Ein schüchterner Junge benötigt eine Ermunterung, ein kleiner Draufgänger braucht
eher die Ermunterung sich auch mal zurückzuhalten.
Wir haben zwar nicht gerade ein schüchternes Immunsystem, sind aber
Körper und Geist. Daher kann über eine
Typisierung die passende Unterstützung der Selbstheilungskräfte
gefunden werden.
Ein weiterer sehr interessanter Ansatz ist die Homotoxikologie,
die Betrachtung wie sich die Körperabwehr gestaltet.

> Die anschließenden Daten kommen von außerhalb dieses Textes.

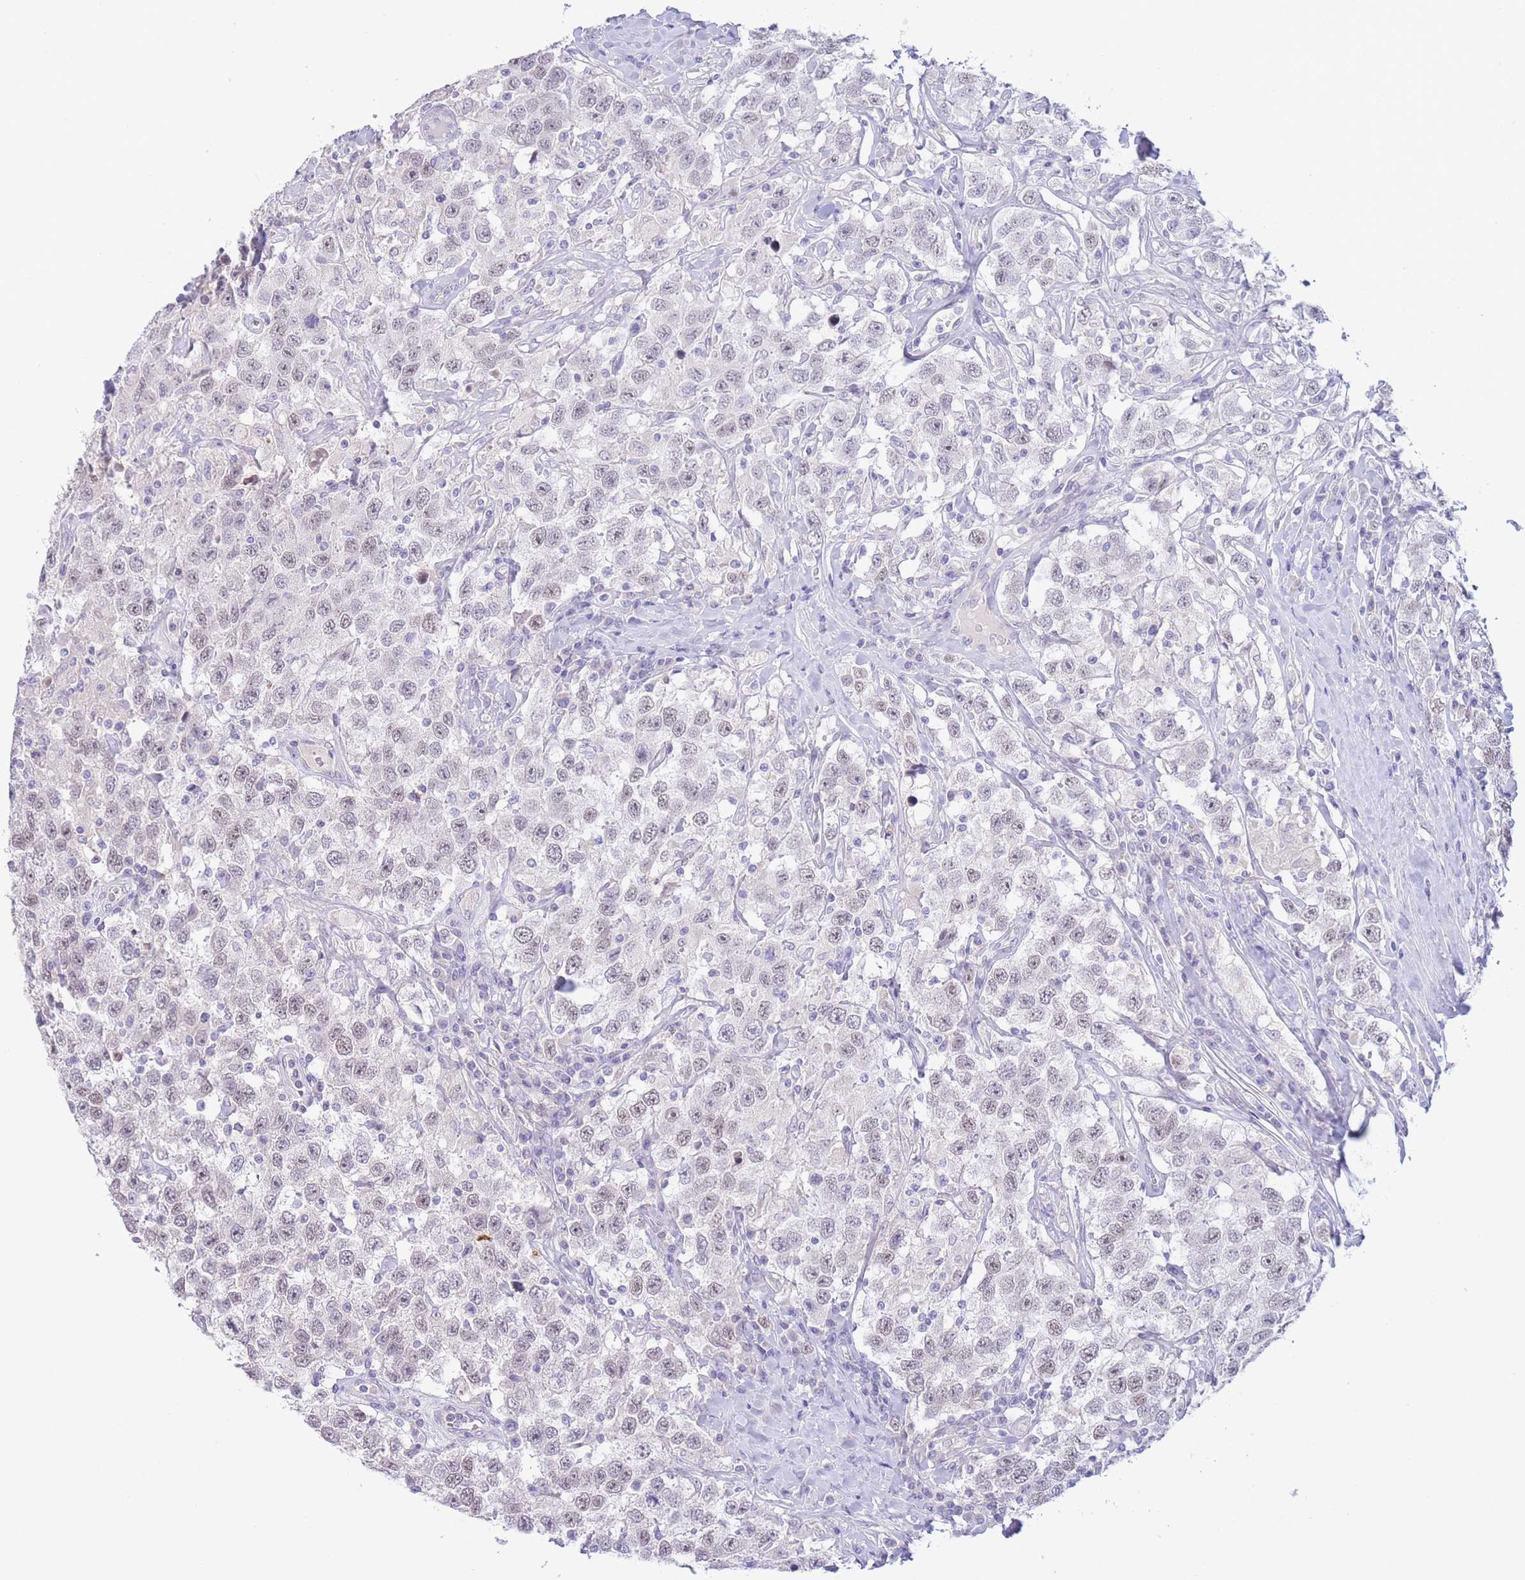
{"staining": {"intensity": "weak", "quantity": "<25%", "location": "nuclear"}, "tissue": "testis cancer", "cell_type": "Tumor cells", "image_type": "cancer", "snomed": [{"axis": "morphology", "description": "Seminoma, NOS"}, {"axis": "topography", "description": "Testis"}], "caption": "This histopathology image is of testis seminoma stained with immunohistochemistry (IHC) to label a protein in brown with the nuclei are counter-stained blue. There is no staining in tumor cells.", "gene": "LCLAT1", "patient": {"sex": "male", "age": 41}}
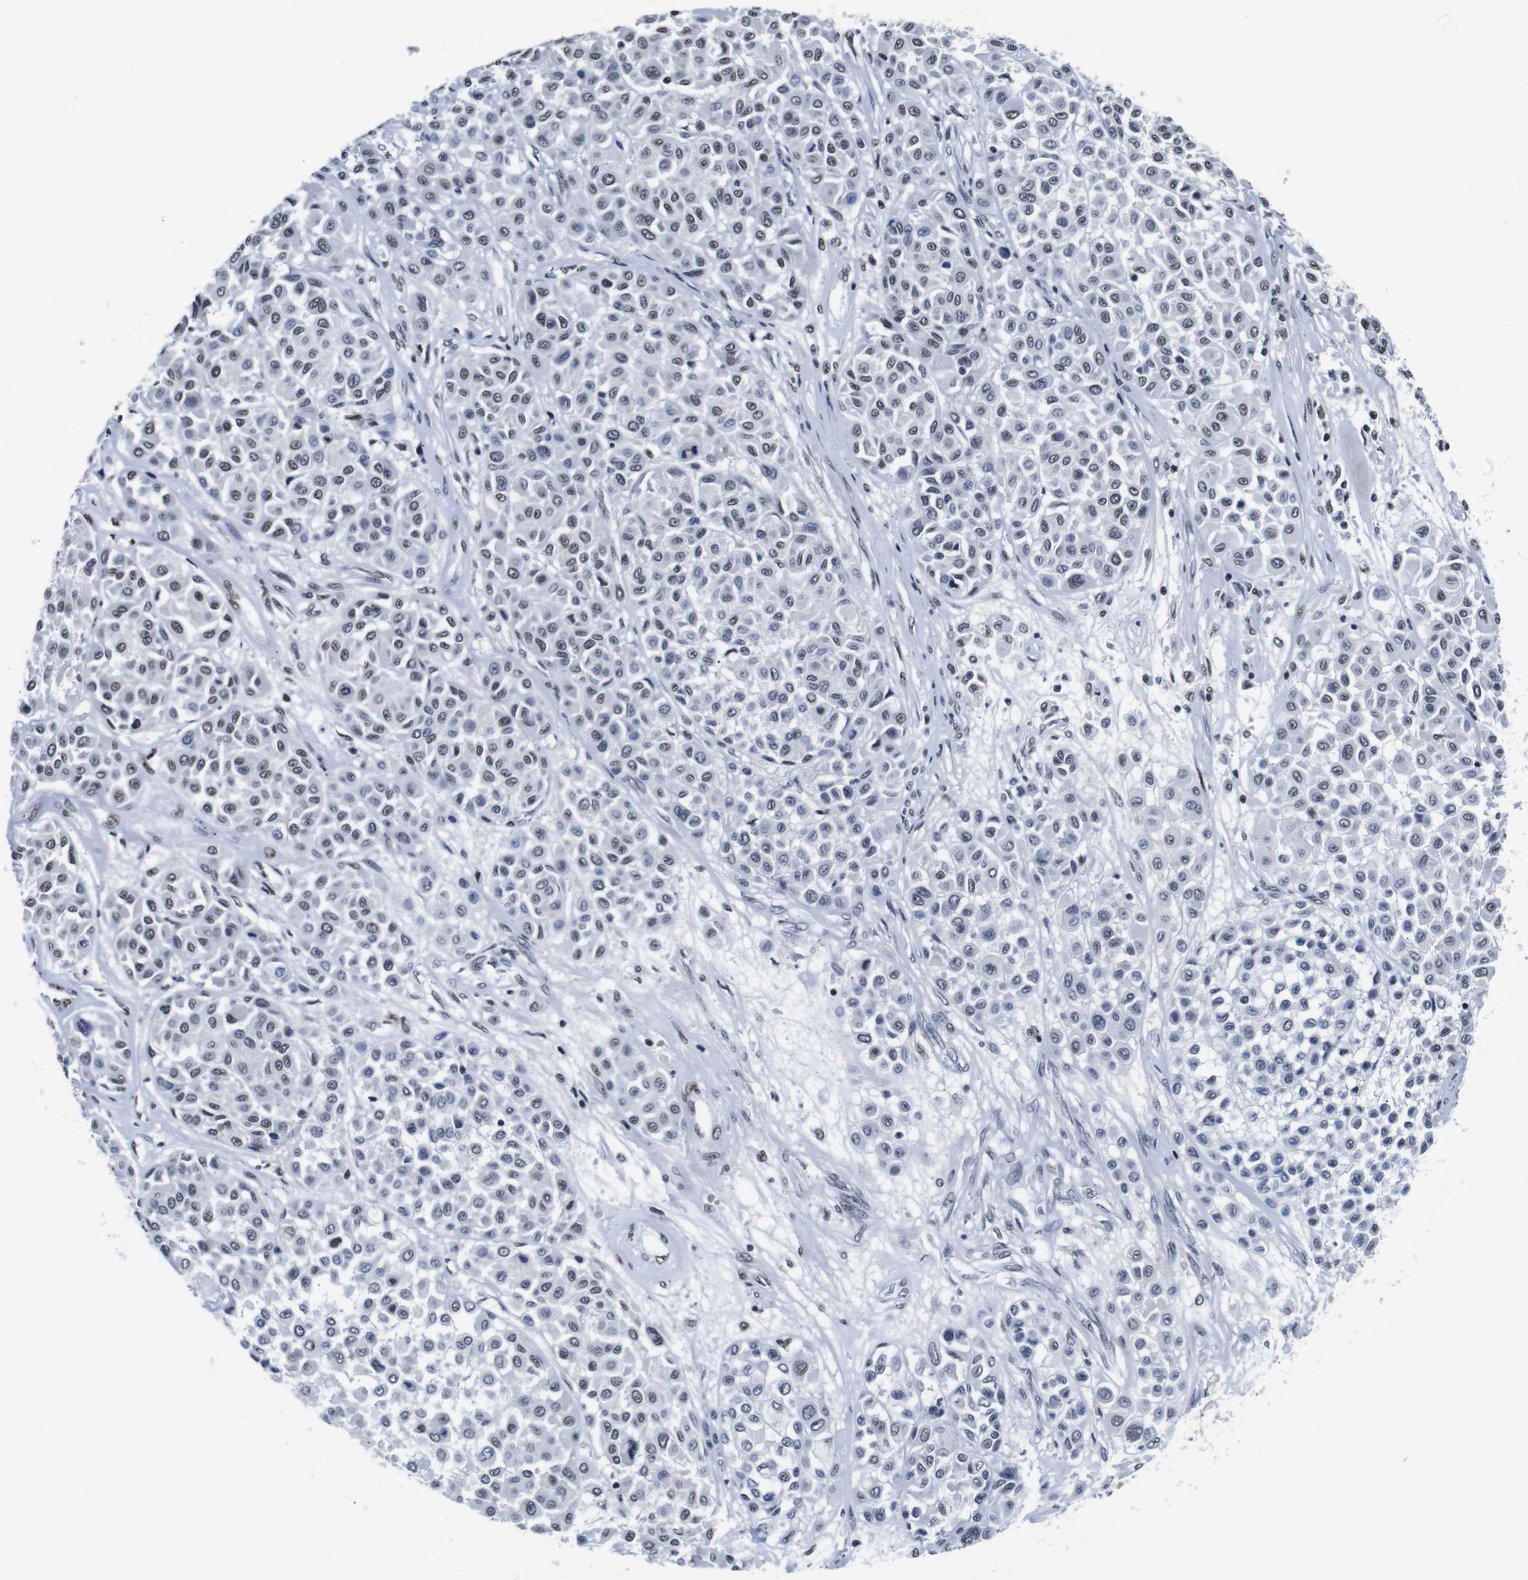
{"staining": {"intensity": "weak", "quantity": "25%-75%", "location": "nuclear"}, "tissue": "melanoma", "cell_type": "Tumor cells", "image_type": "cancer", "snomed": [{"axis": "morphology", "description": "Malignant melanoma, Metastatic site"}, {"axis": "topography", "description": "Soft tissue"}], "caption": "This micrograph exhibits malignant melanoma (metastatic site) stained with immunohistochemistry to label a protein in brown. The nuclear of tumor cells show weak positivity for the protein. Nuclei are counter-stained blue.", "gene": "ILDR2", "patient": {"sex": "male", "age": 41}}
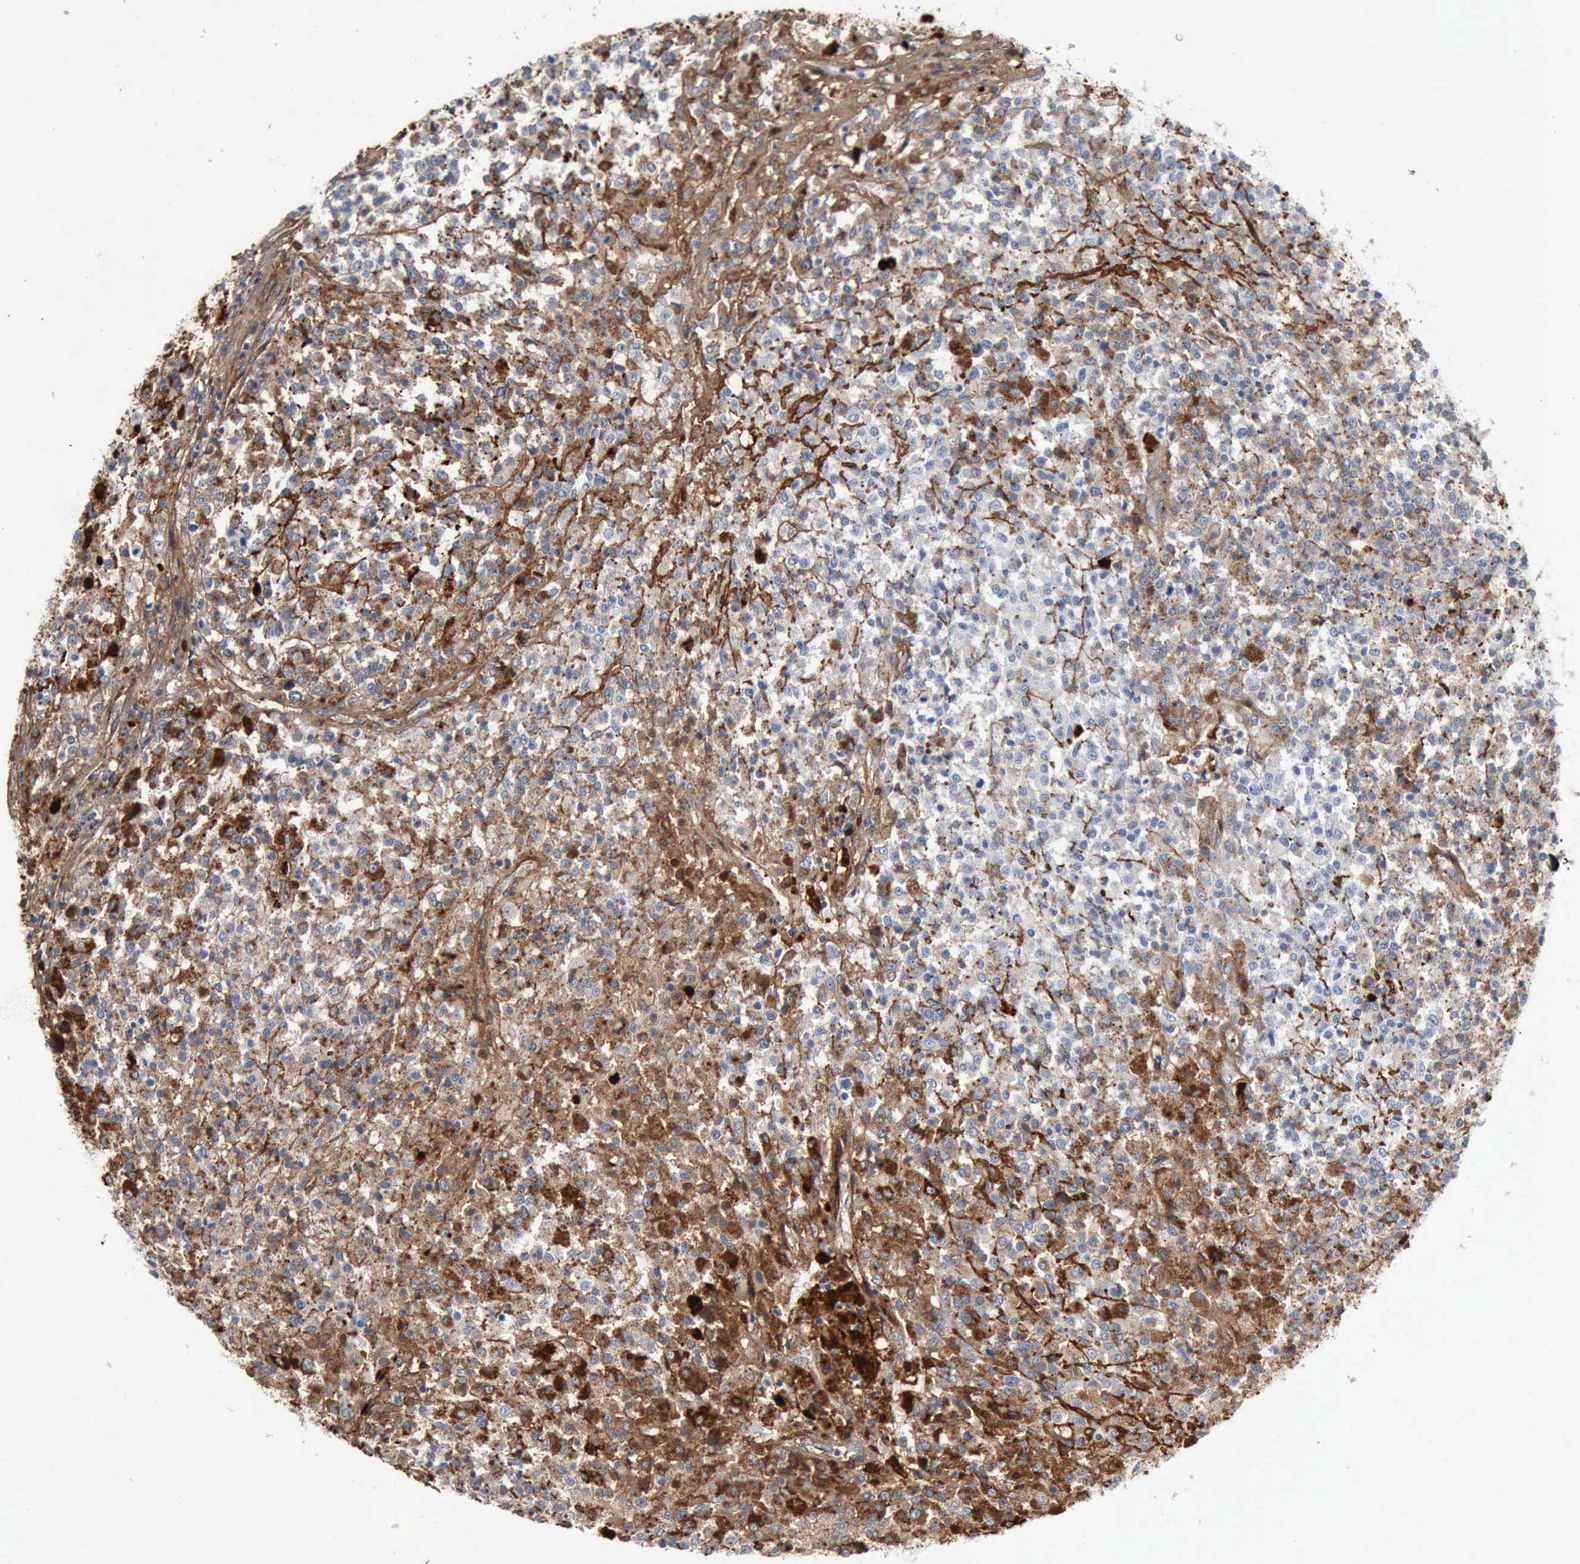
{"staining": {"intensity": "moderate", "quantity": "25%-75%", "location": "cytoplasmic/membranous"}, "tissue": "testis cancer", "cell_type": "Tumor cells", "image_type": "cancer", "snomed": [{"axis": "morphology", "description": "Seminoma, NOS"}, {"axis": "topography", "description": "Testis"}], "caption": "The histopathology image displays staining of testis cancer (seminoma), revealing moderate cytoplasmic/membranous protein staining (brown color) within tumor cells.", "gene": "FN1", "patient": {"sex": "male", "age": 59}}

Dr. H-H. Reckeweg, ein Homöopath, stellte mit der Homotoxikologie
sechs Phasen vor, wobei die Verschiebung von Krankheiten je nach Stadium
in diese Lehre eingeflossen sind.
Die Homotoxikologie als Lehre der schädlichen Substanzen bezieht sich nicht nur
auf chemische Gifte. Es zählen zu den Giftstoffen auch Krankheitserreger und deren
Stoffwechselprodukte, aber z.B. auch Stress, denn dann werden bestimmte Hormone stärker
produziert. Wir alle kennen Muskelkater, wenn die Muskeln durch Anstrengung übersäuert
wurden.
Ganz vereinfacht dargestellt: In der ersten Phase versucht der Körper sich der Gifte zu entledigen (Ausscheidung). Scheitert dies, kommt es in einer zweiten Phase zu entzündlichen Prozessen, die den Stoffwechsel an diesen Stellen beschleunigen, um die Gifte doch noch los zu werden. Hilft auch dies nicht, werden die Gifte ins Gewebe eingelagert und wirken von dort aus auf den Organismus. In der vierten Phase versucht der Körper die betroffenen (vergifteten) Zellen zu isolieren, so dass sie im Stoffwechsel behindert sind, das Gift sich nicht weiter verbreitet. Dadurch können aber auch die Stoffwechselprodukte (sozusagen auch der Zell-Kot) nicht mehr richtig abtransportiert werden. In der fünften Phase finden nun Funktionseinschränkungen statt, auch Veränderungen des Aussehens oder des Zusammenhalts der betroffenen Körperregion. Letztlich entsteht so entartetes Gewebe, man sieht nicht mehr, wozu es mal da war. So was bezeichnet man allgemein auch als tumoröse Veränderungen.
Allerdings beschreibt diese Phaseneinteilung nicht allein Krebs, sondern eine Entwicklung, die z.B. durch eine Blasenentzündung ausgelöst werden kann. Die Konsequenz wäre oder ist, dass Blasengries, der zur Reizung der Blase führt, die Ursache für Blasenkrebs sein kann. Je früher der Tierarzt aufgesucht wird, desto unkomplizierter und sicher auch kostengünstiger ist die Behandlung. Oder meint ihr, eine Tumor-OP ist unkomplizierter als eine Kur gegen Entzündung oder Diät?